How is a Money Bill different from a financial bill? While all Money Bills are Financial Bills, all Financial Bills are not Money Bills.  For example, the Finance Bill which only contains provisions related to tax proposals would be a Money Bill.  However, a Bill that contains some provisions related to taxation or expenditure, but also covers other matters would be considered as a Financial Bill.  The Compensatory Afforestation Fund Bill, 2015, which establishes funds under the Public Account of India and states, was introduced as a Financial Bill.[vii] Secondly, as highlighted above, the procedure for the passage of the two bills varies significantly.  The Rajya Sabha has no power to reject or amend a Money Bill.  However, a Financial Bill must be passed by both Houses of Parliament. Who decides if a Bill is a Money Bill? The Speaker certifies a Bill as a Money Bill, and the Speaker’s decision is final.[viii]  Also, the Constitution states that parliamentary proceedings as well as officers responsible for the conduct of business (such as the Speaker) may not be questioned by any Court.[ix]

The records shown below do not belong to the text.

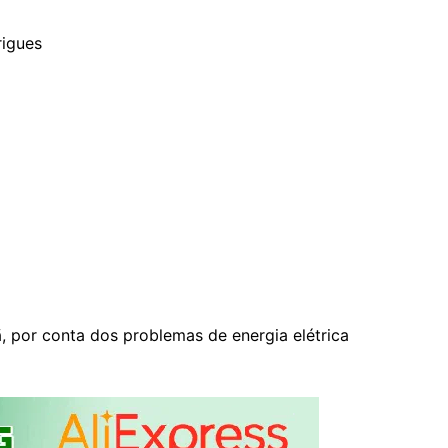
rigues
 por conta dos problemas de energia elétrica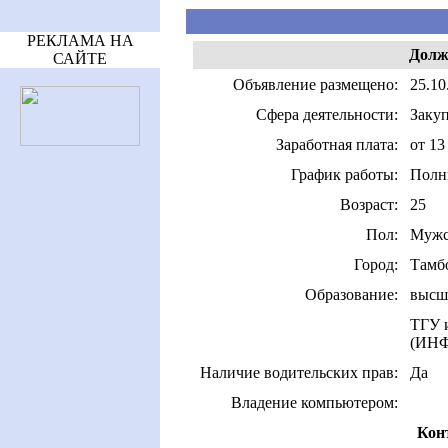
РЕКЛАМА НА
Долж
САЙТЕ
Объявление размещено:
25.10
Сфера деятельности:
Заку
Заработная плата:
от 13
График работы:
Полн
Возраст:
25
Пол:
Мужс
Город:
Тамб
Образование:
высш
ТГУ и
(ИН
Наличие водительских прав:
Да
Владение компьютером:
Кон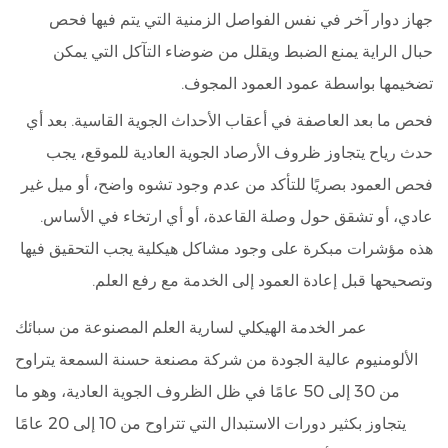
جهاز دوار آخر في نفس الفواصل الزمنية التي يتم فيها فحص
حبال الراية يمنع الضبط ويقلل من ضوضاء التآكل التي يمكن
تضخيمها بواسطة عمود العمود المجوف.
فحص ما بعد العاصفة في أعقاب الأحداث الجوية القاسية.
بعد أي
حدث رياح يتجاوز ظروف الأرصاد الجوية العادية للموقع، يجب
فحص العمود بصريًا للتأكد من عدم وجود تشوه واضح، أو ميل غير
عادي، أو تشقق حول وصلة القاعدة، أو أي ارتخاء في الأساس.
هذه مؤشرات مبكرة على وجود مشاكل هيكلية يجب التحقيق فيها
وتصحيحها قبل إعادة العمود إلى الخدمة مع رفع العلم.
عمر الخدمة الهيكلي لسارية العلم المصنوعة من سبائك
الألومنيوم عالية الجودة من شركة مصنعة حسنة السمعة يتراوح
من 30 إلى 50 عامًا في ظل الظروف الجوية العادية، وهو ما
يتجاوز بكثير دورات الاستبدال التي تتراوح من 10 إلى 20 عامًا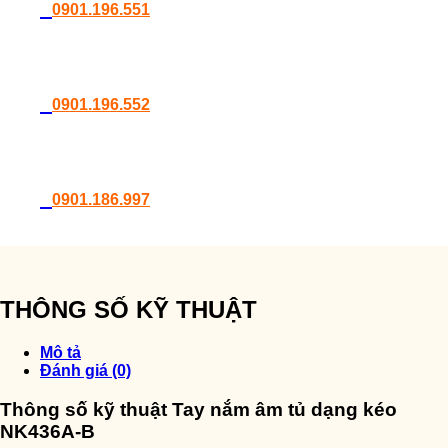
0901.196.551
0901.196.552
0901.186.997
THÔNG SỐ KỸ THUẬT
Mô tả
Đánh giá (0)
Thông số kỹ thuật Tay nắm âm tủ dạng kéo
NK436A-B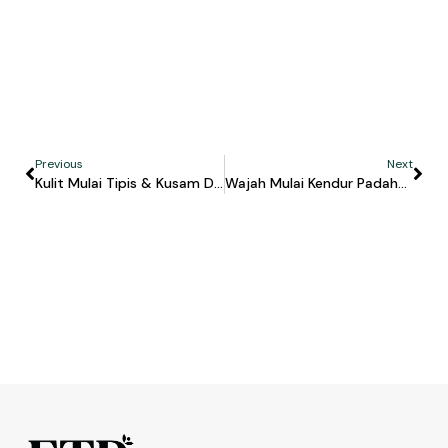
Previous
Next
Kulit Mulai Tipis & Kusam Di Usia 40-An? Ini Penjelasan Ilmiah Dan Cara Mengatasinya
Wajah Mulai Kendur Padahal Masih Muda? Ini Penyebab Dan Solusi Yang Tepat!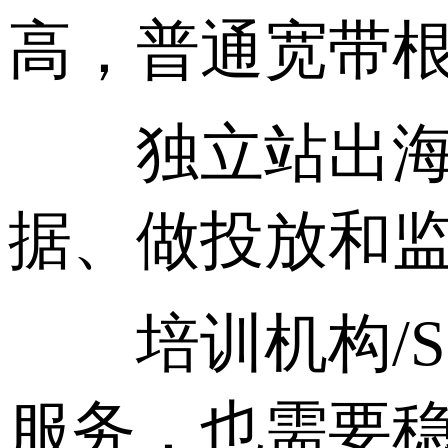
高，普通宽带
独立站出海企业
据、做投放和
培训机构/Saa
服务，也需要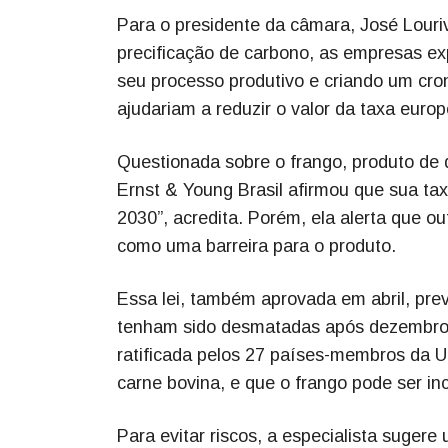
Para o presidente da câmara, José Louriva
precificação de carbono, as empresas ex
seu processo produtivo e criando um cro
ajudariam a reduzir o valor da taxa europ
Questionada sobre o frango, produto de 
Ernst & Young Brasil afirmou que sua ta
2030”, acredita. Porém, ela alerta que ou
como uma barreira para o produto.
Essa lei, também aprovada em abril, pre
tenham sido desmatadas após dezembro d
ratificada pelos 27 países-membros da U
carne bovina, e que o frango pode ser inc
Para evitar riscos, a especialista suge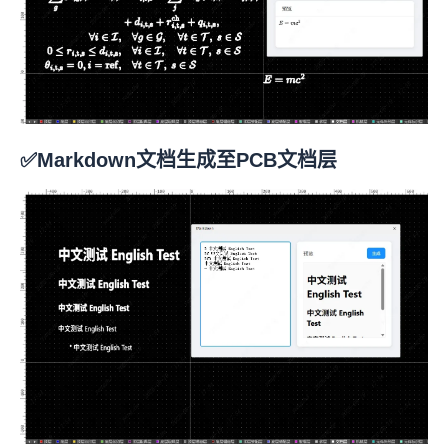
✅Markdown文档生成至PCB文档层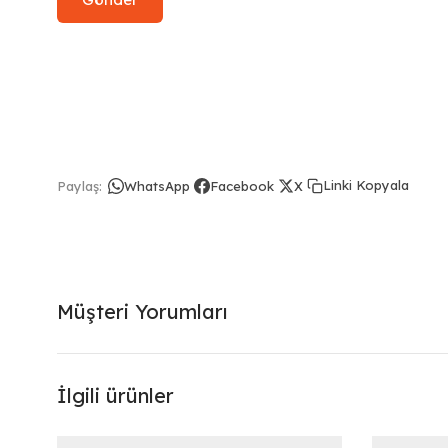
Linki Kopyala
Paylaş:
WhatsApp
Facebook
X
Müşteri Yorumları
İlgili ürünler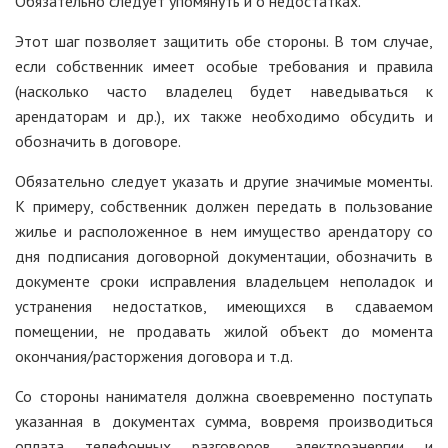
Обязательно следует упомянуть и о недостатках.
Этот шаг позволяет защитить обе стороны. В том случае,
если собственник имеет особые требования и правила
(насколько часто владелец будет наведываться к
арендаторам и др.), их также необходимо обсудить и
обозначить в договоре.
Обязательно следует указать и другие значимые моменты.
К примеру, собственник должен передать в пользование
жилье и расположенное в нем имущество арендатору со
дня подписания договорной документации, обозначить в
документе сроки исправления владельцем неполадок и
устранения недостатков, имеющихся в сдаваемом
помещении, не продавать жилой объект до момента
окончания/расторжения договора и т.д.
Со стороны нанимателя должна своевременно поступать
указанная в документах сумма, вовремя производиться
оплата телефонных разговоров, электроэнергии и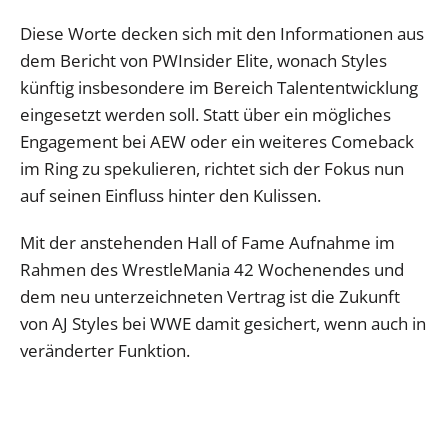
Diese Worte decken sich mit den Informationen aus
dem Bericht von PWInsider Elite, wonach Styles
künftig insbesondere im Bereich Talententwicklung
eingesetzt werden soll. Statt über ein mögliches
Engagement bei AEW oder ein weiteres Comeback
im Ring zu spekulieren, richtet sich der Fokus nun
auf seinen Einfluss hinter den Kulissen.
Mit der anstehenden Hall of Fame Aufnahme im
Rahmen des WrestleMania 42 Wochenendes und
dem neu unterzeichneten Vertrag ist die Zukunft
von AJ Styles bei WWE damit gesichert, wenn auch in
veränderter Funktion.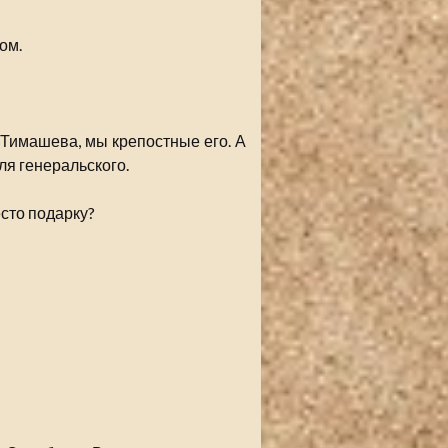
ом.
 Тимашева, мы крепостные его. А
ля генеральского.
есто подарку?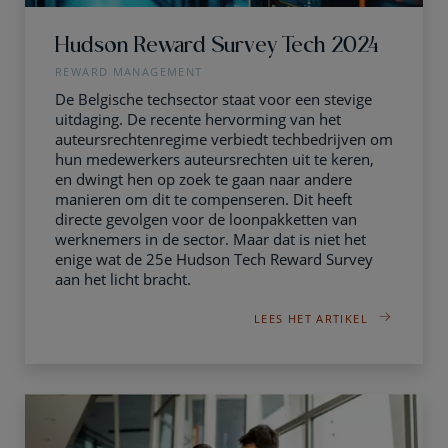
Hudson Reward Survey Tech 2024
REWARD MANAGEMENT
De Belgische techsector staat voor een stevige
uitdaging. De recente hervorming van het
auteursrechtenregime verbiedt techbedrijven om
hun medewerkers auteursrechten uit te keren,
en dwingt hen op zoek te gaan naar andere
manieren om dit te compenseren. Dit heeft
directe gevolgen voor de loonpakketten van
werknemers in de sector. Maar dat is niet het
enige wat de 25e Hudson Tech Reward Survey
aan het licht bracht.
LEES HET ARTIKEL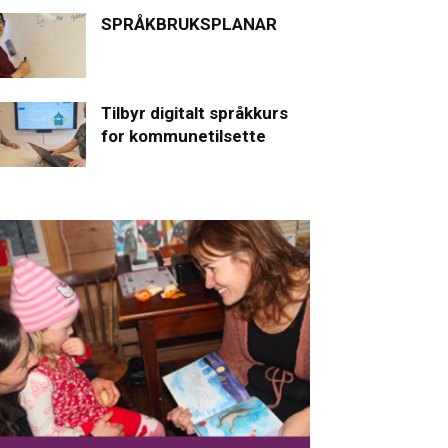
SPRÅKBRUKSPLANAR
Tilbyr digitalt språkkurs
for kommunetilsette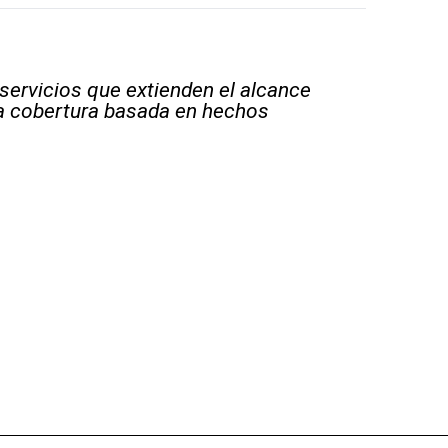
 servicios que extienden el alcance
la cobertura basada en hechos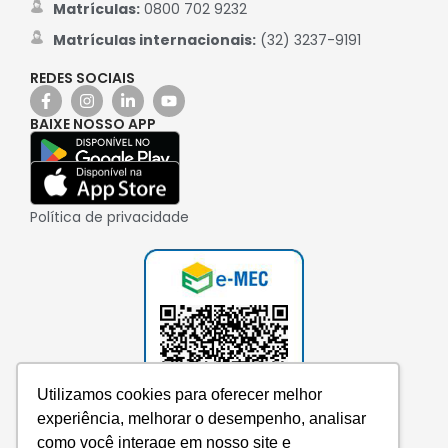
Matrículas:
0800 702 9232
Matrículas internacionais:
(32) 3237-9191
REDES SOCIAIS
BAIXE NOSSO APP
Política de privacidade
Utilizamos cookies para oferecer melhor
experiência, melhorar o desempenho, analisar
como você interage em nosso site e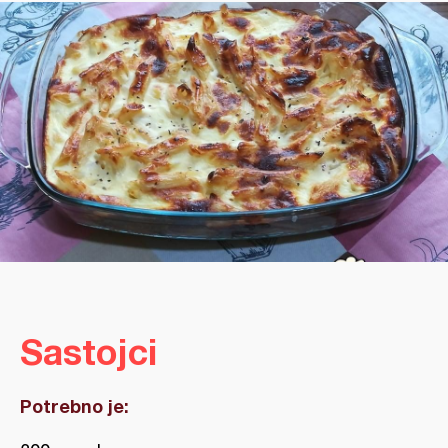
Sastojci
Potrebno je: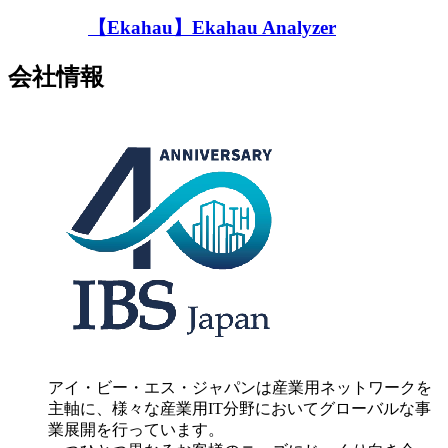
【Ekahau】Ekahau Analyzer
会社情報
アイ・ビー・エス・ジャパンは産業用ネットワークを
主軸に、様々な産業用IT分野においてグローバルな事
業展開を行っています。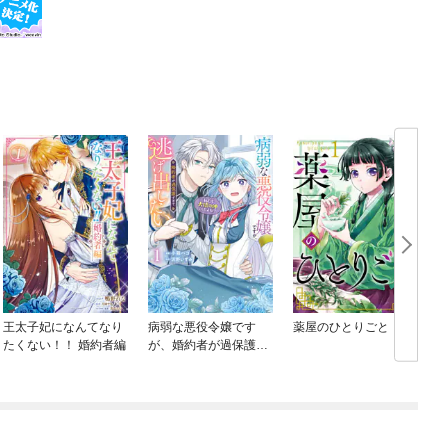
王太子妃になんてなり
病弱な悪役令嬢です
薬屋のひとりごと
たくない！！ 婚約者編
が、婚約者が過保護す
ぎて逃げ出したい(私た
ち犬猿の仲でしたよ
ね！？)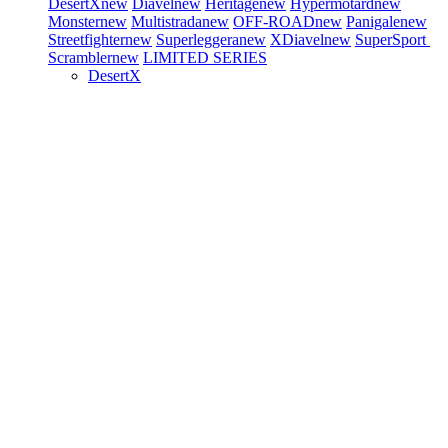
DesertX
new
Diavel
new
Heritage
new
Hypermotard
new
Monster
new
Multistrada
new
OFF-ROAD
new
Panigale
new
Streetfighter
new
Superleggera
new
XDiavel
new
SuperSport
Scrambler
new
LIMITED SERIES
DesertX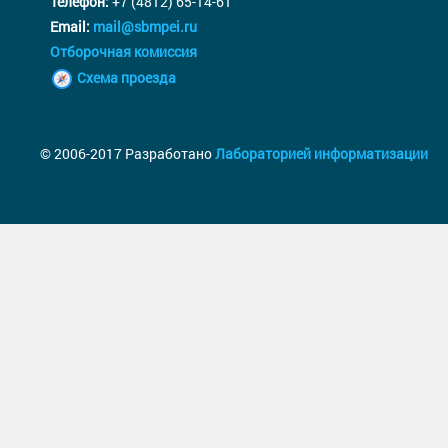
Телефон:
+7 (4812) 65-14-61
Email:
mail@sbmpei.ru
Отборочная комиссия
Схема проезда
© 2006-2017 Разработано
Лабораторией информатизации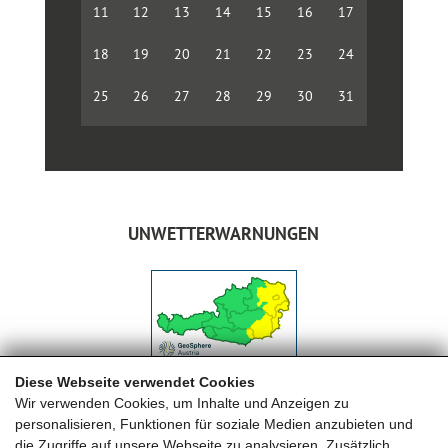
11
12
13
14
15
16
17
18
19
20
21
22
23
24
25
26
27
28
29
30
31
UNWETTERWARNUNGEN
Diese Webseite verwendet Cookies
Wir verwenden Cookies, um Inhalte und Anzeigen zu
personalisieren, Funktionen für soziale Medien anzubieten und
die Zugriffe auf unsere Webseite zu analysieren. Zusätzlich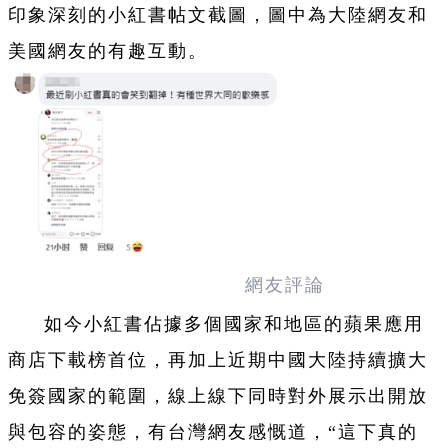
印象深刻的小紅書帖文截圖，圖中為大陸網友和
美國網友的有趣互動。
網友評論
如今小紅書佔據多個國家和地區的蘋果應用
商店下載榜首位，再加上近期中國大陸持續擴大
免簽國家的範圍，線上線下同時對外展示出開放
與包容的姿態，有台灣網友感慨道，“這下真的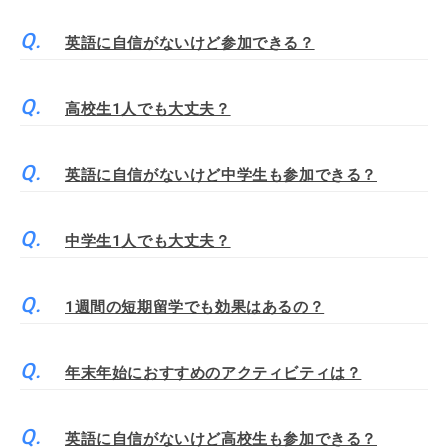
英語に自信がないけど参加できる？
高校生1人でも大丈夫？
英語に自信がないけど中学生も参加できる？
中学生1人でも大丈夫？
1週間の短期留学でも効果はあるの？
年末年始におすすめのアクティビティは？
英語に自信がないけど高校生も参加できる？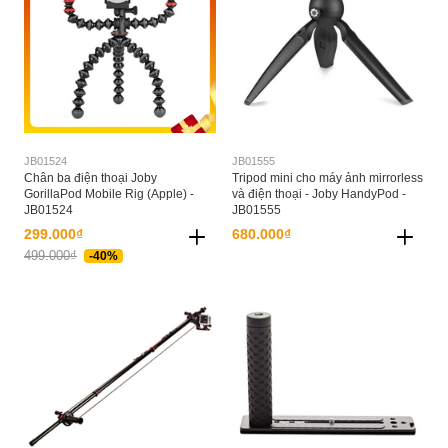
JB01524
JB01555
Chân ba điện thoại Joby
Tripod mini cho máy ảnh mirrorless
GorillaPod Mobile Rig (Apple) -
và điện thoại - Joby HandyPod -
JB01524
JB01555
299.000₫
680.000₫
499.000₫
-40%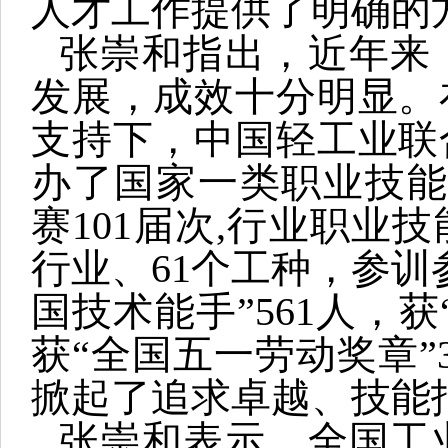
人才工作提供了明确的
张崇和指出，近年来
发展，成效十分明显。
支持下，中国轻工业联
办了国家一类职业技能
赛101届次,行业职业技
行业、61个工种，参训
国技术能手”561人，获
获“全国五一劳动奖章”
掀起了追求卓越、技能
张崇和表示，全国工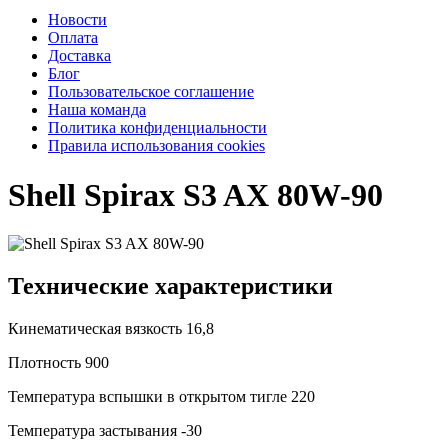
Новости
Оплата
Доставка
Блог
Пользовательское соглашение
Наша команда
Политика конфиденциальности
Правила использования cookies
Shell Spirax S3 AX 80W-90
Технические характеристики
Кинематическая вязкость
16,8
Плотность
900
Температура вспышки в открытом тигле
220
Температура застывания
-30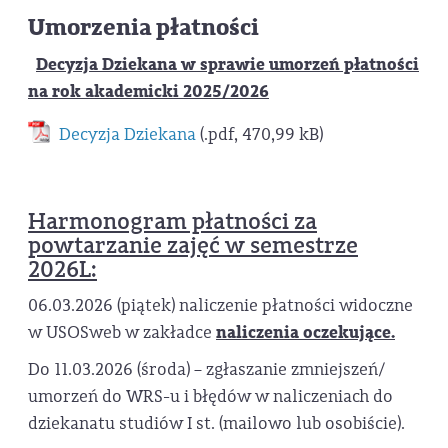
Umorzenia płatności
Decyzja Dziekana w sprawie umorzeń płatności
na rok akademicki 2025/2026
Decyzja Dziekana
(.pdf, 470,99 kB)
Harmonogram płatności za
powtarzanie zajęć w semestrze
2026L:
06.03.2026 (piątek) naliczenie płatności widoczne
w USOSweb w zakładce
naliczenia oczekujące.
Do 11.03.2026 (środa) – zgłaszanie zmniejszeń/
umorzeń do WRS-u i błędów w naliczeniach do
dziekanatu studiów I st. (mailowo lub osobiście).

  [i]. Article 368, Constitution of India. [ii]. Article 110, Constitution of India. [iii]. Article 110 (1), Constitution of India. [iv]. Article 117, Constitution of India. [v]. Article 107, Constitution of India. [vi]. Article 109, Constitution of India. [vii]. The Compensatory Afforestation Fund Bill, 2015, introduced in Lok Sabha on May 8, 2015, http://www.prsindia.org/billtrack/the-compensatory-afforestations-fund-bill-2015-3782/. [viii]. Article 110 (3), Constitution of India. [ix]. Article 122, Constitution of India. [*Note: See Economic Times, Financial Express, The Hindu Business LineNDTV ,etc.]